We can see that pretending order doesn't matter is a bad idea here! Instead of ending up with a symmetrical, Gaussian-looking distribution for $v$, it is badly skewed.
Slice sampling¶
One improvement in this case would be to use slice sampling.
Implement slice sampling on the same joint distribution. Use any variant of slice sampling you wish (e.g., coordinate-wise, random directions, hyperrectangle, exponential step-out, etc.). Specify which you use. Plot a histogram of $v$. How many samples had ${v< -5}$?
This particular Python implementation of coordinate-wise slice sampling is adapted from MATLAB code found on Iain Murray's site.

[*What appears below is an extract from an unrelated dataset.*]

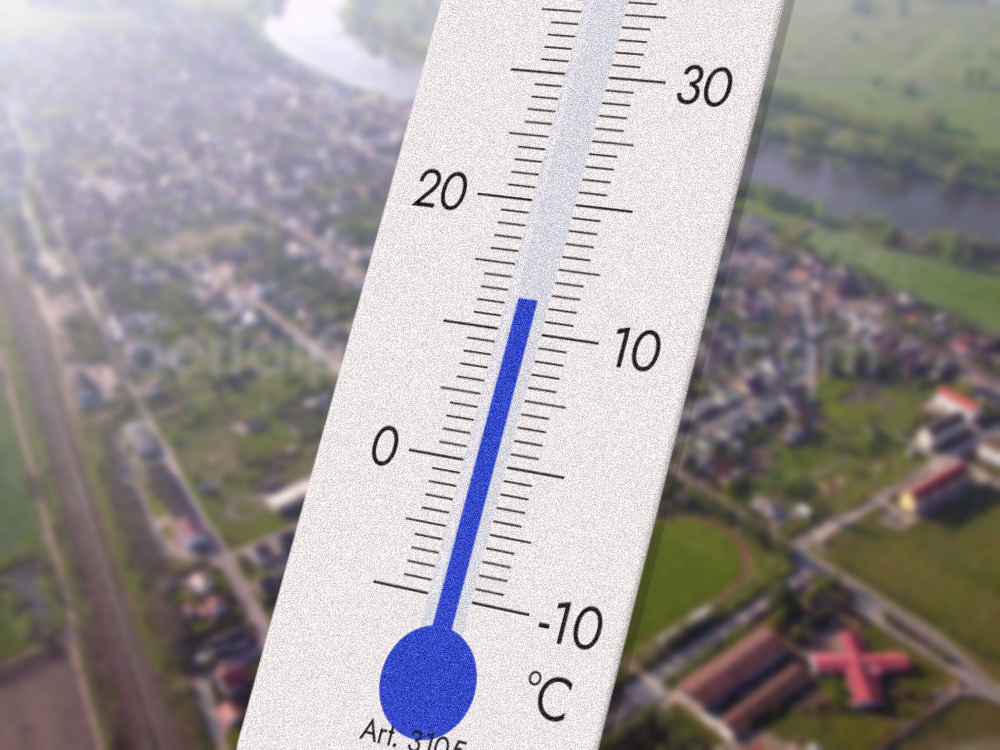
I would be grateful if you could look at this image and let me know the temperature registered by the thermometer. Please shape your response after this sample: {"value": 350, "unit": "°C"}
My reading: {"value": 12.5, "unit": "°C"}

def slice_sample(init, iters, sigma, step_out=True):
"""
based on http://homepages.inf.ed.ac.uk/imurray2/teaching/09mlss/
"""
dist = joint_dist()
# set up empty sample holder
D = len(init)
samples = np.zeros((D, iters))
# initialize
xx = init.copy()
for i in xrange(iters):
perm = range(D)
np.random.shuffle(perm)
last_llh = dist.loglike(xx)
for d in perm:
llh0 = last_llh + np.log(np.random.rand())
rr = np.random.rand(1)
x_l = xx.copy()
x_l[d] = x_l[d] - rr * sigma[d]
x_r = xx.copy()
x_r[d] = x_r[d] + (1 - rr) * sigma[d]
if step_out:
llh_l = dist.loglike(x_l)
while llh_l > llh0:
x_l[d] = x_l[d] - sigma[d]
llh_l = dist.loglike(x_l)
llh_r = dist.loglike(x_r)
while llh_r > llh0:
x_r[d] = x_r[d] + sigma[d]
llh_r = dist.loglike(x_r)
x_cur = xx.copy()
while True:
xd = np.random.rand() * (x_r[d] - x_l[d]) + x_l[d]
x_cur[d] = xd.copy()
last_llh = dist.loglike(x_cur)
if last_llh > llh0:
xx[d] = xd.copy()
break
elif xd > xx[d]:
x_r[d] = xd
elif xd < xx[d]:
x_l[d] = xd
else:
raise RuntimeError('Slice sampler shrank too far.')
if i % 1000 == 0: print 'iteration', i
samples[:, i] = xx.copy().ravel()
return samples
Let's do the sampling and plotting again using slice sampling instead of Metropolis-Hastings. This time, we'll only do 10,000 iterations because it takes longer — much longer, actually.
# define our starting point
w_0 = np.array([0., 1., 1., 1., 1., 1., 1., 1., 1., 1.])
# actually do the sampling
n = 10000
sigma = np.ones(10)
samples = slice_sample(w_0, iters=n, sigma=sigma)
v = samples[0, :]
fig, (ax0, ax1) = plt.subplots(2, 1)
# show values of sampled v by iteration
pplt.plot(ax0, np.arange(n), v)
ax0.set_xlabel('iteration number')
ax0.set_ylabel('value of sampled v')
# plot a histogram of values of v
pplt.hist(ax1, v, bins=80)
ax1.set_xlabel('values of sampled v')
ax1.set_ylabel('observations')
plt.tight_layout()
v[v < -5].size
Here, we actually do see small and negative values for $v$ as we expected, and the resulting distribution looks much more Gaussian. (Note that for both types of sampling, we could have discarded a certain number of samples for "burn in," but it's interesting to see the entire arc of how the sampling panned out.)